Wednesday 13 June 2012

Gender Quotas

A few weeks ago there was a big story about the number of women in higher management positions and senior positions in general. The debate on BBC Breakfast was about whether there should be quotas in the work-place to secure gender equality. Edwina Currie was arguing against them and a journalist from a women's magazine was arguing for them. Now I don't think I have ever agreed with Edwina before in my life but I had to agree here.

Quotas are the wrong way of going about it. You want the best people for a job doing that job. So gender should not be an issue at all. It should not be something you even think about when you make an appointment. So why are women still discriminated against in the workplace?

I was talking to a woman who works in the NHS and they have been blocked from promotion several times because her boss does not think that women can do the job. This is the sort of attitude that a quota system could address by getting rid of the old boys network. But the old boys network does not just discriminate against women, it discriminates against all talent as the old boys protect their own interests. You only have to read Dilbert to see how this is a problem in many industries. A better way to address this is to make the appointments process more transparent and to make the legal frameworks more robust so that those that have been discriminated against have proper protections.

Still going beyond this, why are women not better represented at higher levels in both the public and private sector?

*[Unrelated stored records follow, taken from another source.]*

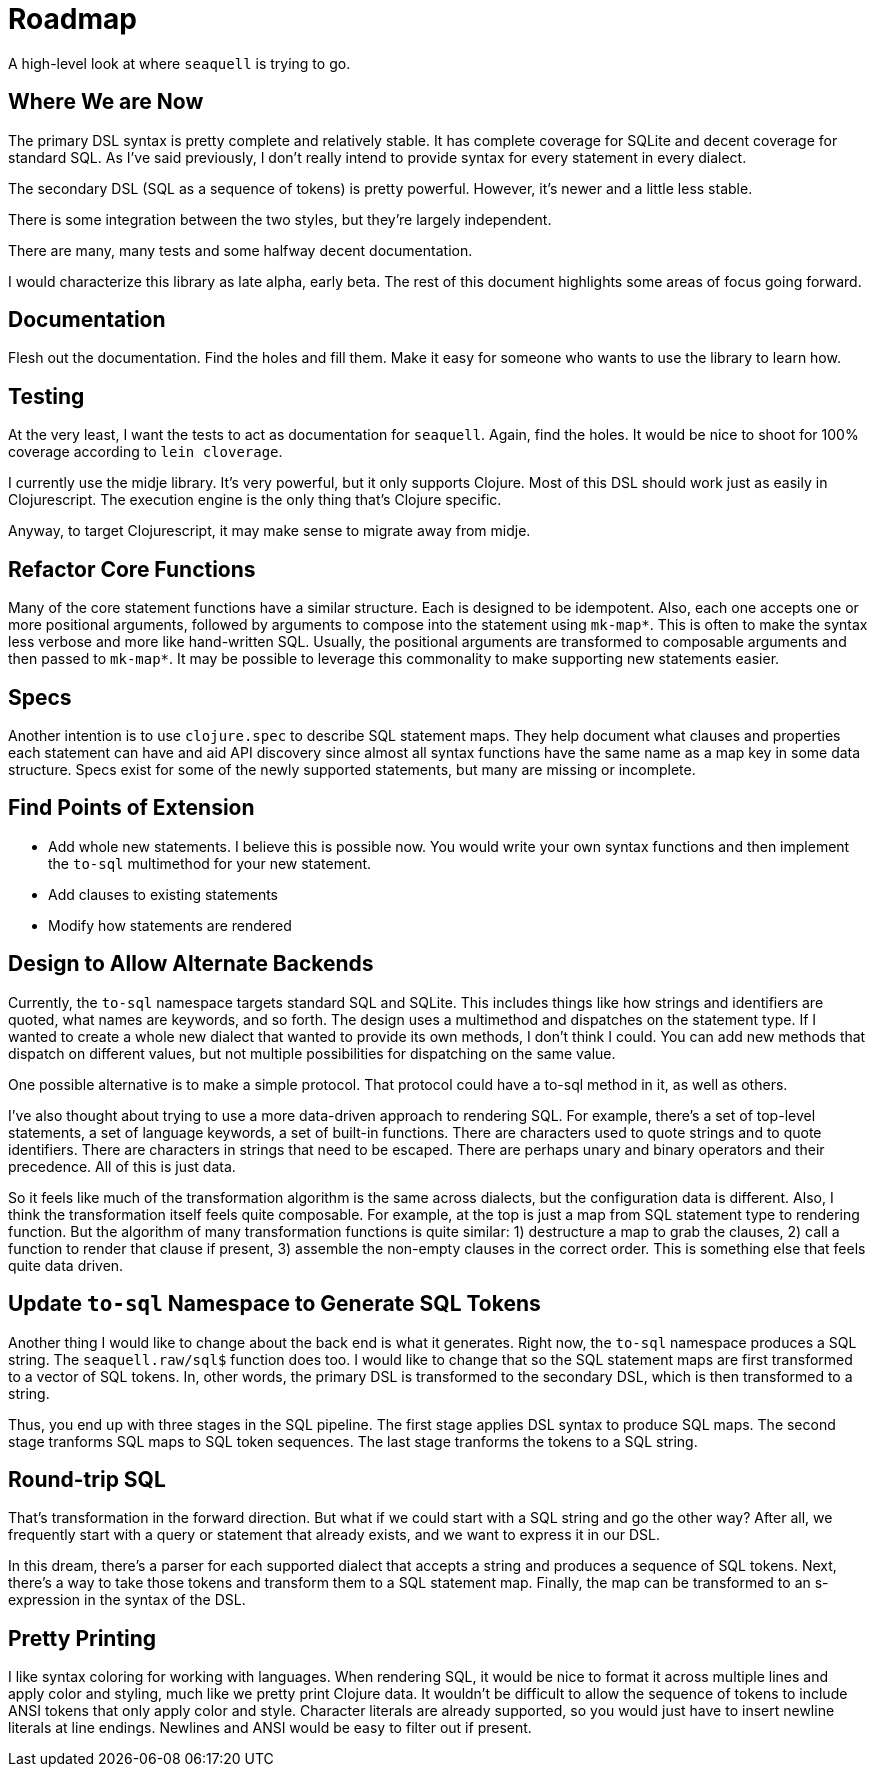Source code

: = Roadmap
:idprefix:
:idseparator: -

A high-level look at where `seaquell` is trying to go.

== Where We are Now

The primary DSL syntax is pretty complete and relatively stable.
It has complete coverage for SQLite and decent coverage for standard SQL.
As I've said previously, I don't really intend to provide syntax for every statement in every dialect.

The secondary DSL (SQL as a sequence of tokens) is pretty powerful.
However, it's newer and a little less stable.

There is some integration between the two styles, but they're largely independent.

There are many, many tests and some halfway decent documentation.

I would characterize this library as late alpha, early beta.
The rest of this document highlights some areas of focus going forward.

== Documentation

Flesh out the documentation.
Find the holes and fill them.
Make it easy for someone who wants to use the library to learn how.

== Testing

At the very least, I want the tests to act as documentation for `seaquell`.
Again, find the holes.
It would be nice to shoot for 100% coverage according to `lein cloverage`.

I currently use the midje library.
It's very powerful, but it only supports Clojure.
Most of this DSL should work just as easily in Clojurescript.
The execution engine is the only thing that's Clojure specific.

Anyway, to target Clojurescript, it may make sense to migrate away from midje.

== Refactor Core Functions

Many of the core statement functions have a similar structure.
Each is designed to be idempotent.
Also, each one accepts one or more positional arguments, followed by arguments to compose into the statement using `mk-map*`.
This is often to make the syntax less verbose and more like hand-written SQL.
Usually, the positional arguments are transformed to composable arguments and then passed to `mk-map*`.
It may be possible to leverage this commonality to make supporting new statements easier.

== Specs

Another intention is to use `clojure.spec` to describe SQL statement maps.
They help document what clauses and properties each statement can have and aid API discovery since almost all syntax functions have the same name as a map key in some data structure.
Specs exist for some of the newly supported statements, but many are missing or incomplete.

== Find Points of Extension

 * Add whole new statements.
 I believe this is possible now.
 You would write your own syntax functions and then implement the `to-sql` multimethod for your new statement.
 * Add clauses to existing statements
 * Modify how statements are rendered

== Design to Allow Alternate Backends

Currently, the `to-sql` namespace targets standard SQL and SQLite.
This includes things like how strings and identifiers are quoted, what names are keywords, and so forth.
The design uses a multimethod and dispatches on the statement type.
If I wanted to create a whole new dialect that wanted to provide its own methods, I don't think I could.
You can add new methods that dispatch on different values, but not multiple possibilities for dispatching on the same value.

One possible alternative is to make a simple protocol.
That protocol could have a to-sql method in it, as well as others.

I've also thought about trying to use a more data-driven approach to rendering SQL.
For example, there's a set of top-level statements, a set of language keywords, a set of built-in functions.
There are characters used to quote strings and to quote identifiers.
There are characters in strings that need to be escaped.
There are perhaps unary and binary operators and their precedence.
All of this is just data.

So it feels like much of the transformation algorithm is the same across dialects, but the configuration data is different.
Also, I think the transformation itself feels quite composable.
For example, at the top is just a map from SQL statement type to rendering function.
But the algorithm of many transformation functions is quite similar: 1) destructure a map to grab the clauses, 2) call a function to render that clause if present, 3) assemble the non-empty clauses in the correct order.
This is something else that feels quite data driven.

== Update `to-sql` Namespace to Generate SQL Tokens

Another thing I would like to change about the back end is what it generates.
Right now, the `to-sql` namespace produces a SQL string.
The `seaquell.raw/sql$` function does too.
I would like to change that so the SQL statement maps are first transformed to a vector of SQL tokens.
In, other words, the primary DSL is transformed to the secondary DSL, which is then transformed to a string.

Thus, you end up with three stages in the SQL pipeline.
The first stage applies DSL syntax to produce SQL maps.
The second stage tranforms SQL maps to SQL token sequences.
The last stage tranforms the tokens to a SQL string.

== Round-trip SQL

That's transformation in the forward direction.
But what if we could start with a SQL string and go the other way?
After all, we frequently start with a query or statement that already exists, and we want to express it in our DSL.

In this dream, there's a parser for each supported dialect that accepts a string and produces a sequence of SQL tokens.
Next, there's a way to take those tokens and transform them to a SQL statement map.
Finally, the map can be transformed to an s-expression in the syntax of the DSL.

== Pretty Printing

I like syntax coloring for working with languages.
When rendering SQL, it would be nice to format it across multiple lines and apply color and styling, much like we pretty print Clojure data.
It wouldn't be difficult to allow the sequence of tokens to include ANSI tokens that only apply color and style.
Character literals are already supported, so you would just have to insert newline literals at line endings.
Newlines and ANSI would be easy to filter out if present.
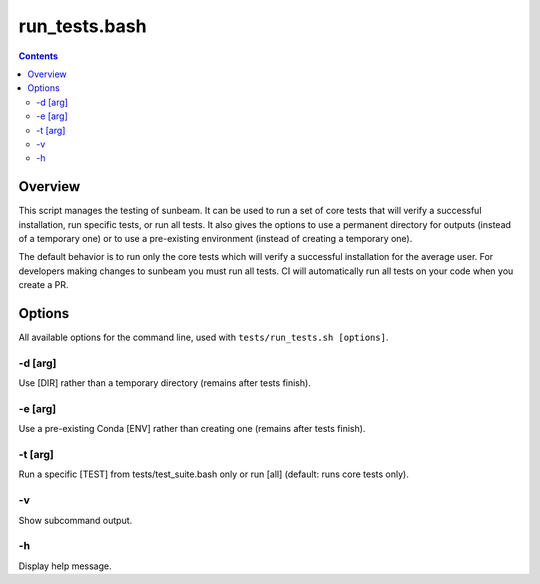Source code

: .. _run_tests:

==============
run_tests.bash
==============

.. contents::
   :depth: 2

Overview
========

This script manages the testing of sunbeam. It can be used to run a set of 
core tests that will verify a successful installation, run specific tests, or 
run all tests. It also gives the options to use a permanent directory for 
outputs (instead of a temporary one) or to use a pre-existing environment 
(instead of creating a temporary one).

The default behavior is to run only the core tests which will verify a 
successful installation for the average user. For developers making changes to 
sunbeam you must run all tests. CI will automatically run all tests on your 
code when you create a PR.

Options
=======

All available options for the command line, used with ``tests/run_tests.sh [options]``.

-d [arg]
++++++++

Use [DIR] rather than a temporary directory (remains after tests finish).

-e [arg]
++++++++

Use a pre-existing Conda [ENV] rather than creating one (remains after tests finish).

-t [arg]
++++++++

Run a specific [TEST] from tests/test_suite.bash only or run [all] (default: runs core tests only).

-v
+++

Show subcommand output.

-h
+++

Display help message.

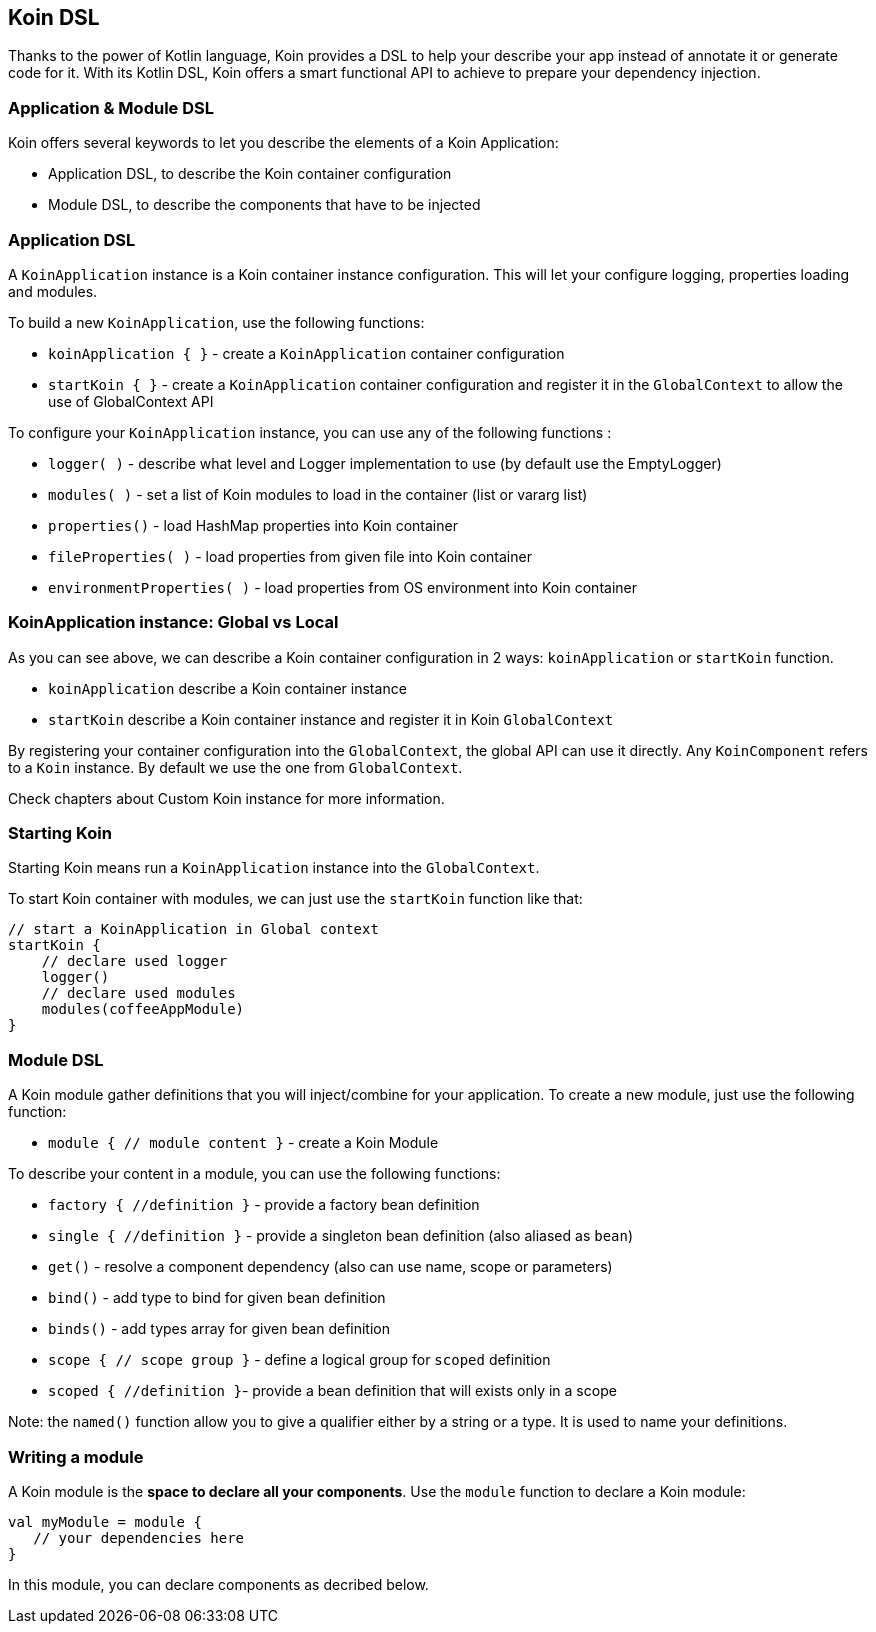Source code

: == Koin DSL

Thanks to the power of Kotlin language, Koin provides a DSL to help your describe your app instead of annotate it or generate code for it. With its Kotlin DSL, Koin offers a smart functional API to achieve to prepare your dependency injection.

=== Application & Module DSL

Koin offers several keywords to let you describe the elements of a Koin Application:

- Application DSL, to describe the Koin container configuration
- Module DSL, to describe the components that have to be injected

=== Application DSL

A `KoinApplication` instance is a Koin container instance configuration. This will let your configure logging, properties loading and modules.

To build a new `KoinApplication`, use the following functions:

* `koinApplication { }` - create a `KoinApplication` container configuration 
* `startKoin { }` - create a `KoinApplication` container configuration and register it in the `GlobalContext` to allow the use of GlobalContext API

To configure your `KoinApplication` instance, you can use any of the following functions :

* `logger( )` - describe what level and Logger implementation to use (by default use the EmptyLogger)
* `modules( )` - set a list of Koin modules to load in the container (list or vararg list)
* `properties()` - load HashMap properties into Koin container
* `fileProperties( )` - load properties from given file into Koin container
* `environmentProperties( )` - load properties from OS environment into Koin container

=== KoinApplication instance: Global vs Local

As you can see above, we can describe a Koin container configuration in 2 ways: `koinApplication` or `startKoin` function. 

- `koinApplication` describe a Koin container instance
- `startKoin` describe a Koin container instance and register it in Koin `GlobalContext`

By registering your container configuration into the `GlobalContext`, the global API can use it directly. Any `KoinComponent` refers to a `Koin` instance. By default we use the one from `GlobalContext`.

Check chapters about Custom Koin instance for more information.

=== Starting Koin

Starting Koin means run a `KoinApplication` instance into the `GlobalContext`.

To start Koin container with modules, we can just use the `startKoin` function like that:

[source,kotlin]
----
// start a KoinApplication in Global context
startKoin {
    // declare used logger
    logger()
    // declare used modules
    modules(coffeeAppModule)
}
----

=== Module DSL

A Koin module gather definitions that you will inject/combine for your application. To create a new module, just use the following function:

* `module { // module content }` - create a Koin Module

To describe your content in a module, you can use the following functions:

* `factory { //definition }` - provide a factory bean definition
* `single { //definition  }` - provide a singleton bean definition (also aliased as `bean`)
* `get()` - resolve a component dependency (also can use name, scope or parameters)
* `bind()` - add type to bind for given bean definition
* `binds()` - add types array for given bean definition
* `scope { // scope group }` - define a logical group for `scoped` definition 
* `scoped { //definition }`- provide a bean definition that will exists only in a scope

Note: the `named()` function allow you to give a qualifier either by a string or a type. It is used to name your definitions.

=== Writing a module

A Koin module is the *space to declare all your components*. Use the `module` function to declare a Koin module:

[source,kotlin]
----
val myModule = module {
   // your dependencies here
}
----

In this module, you can declare components as decribed below.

Family will always play an issue but this should not be treated in the - well women have children, overly simplistic way it currently is. What happens is that working families have to manage work-life balance and that someone has to compromise work to meet family needs. This does not have to be a woman and it could just as easily be a man, but it has more usually been the men who have been pushed towards career over life-balance. If we set quotas we are not addressing this deeper issue about work. That is that now we can manage a better work life balance. We do not need to work the long hours of the past. We can work in more flexible ways and men and women can both have a better work-life balance. Children can get to see both of their parents! If we can work better and smarter then talent will become the deciding factor not who is most prepared to compromise work versus family. In this way we all benefit as the best people get the jobs and we don't waste the talent we have available. This benefits men and women by improving everyone's quality of life. Then maybe we can find some sort of workplace equality.

Here is a nice article about the statistics of gender with earning power and hours worked
Why the Gender Gap Won't Go Away. Ever

So I think it can be reduced but only if we take a bigger picture and spread opportunities more widely by changing the ways we work. I completely agree with Bertrand Russell in his Praise of Idleness.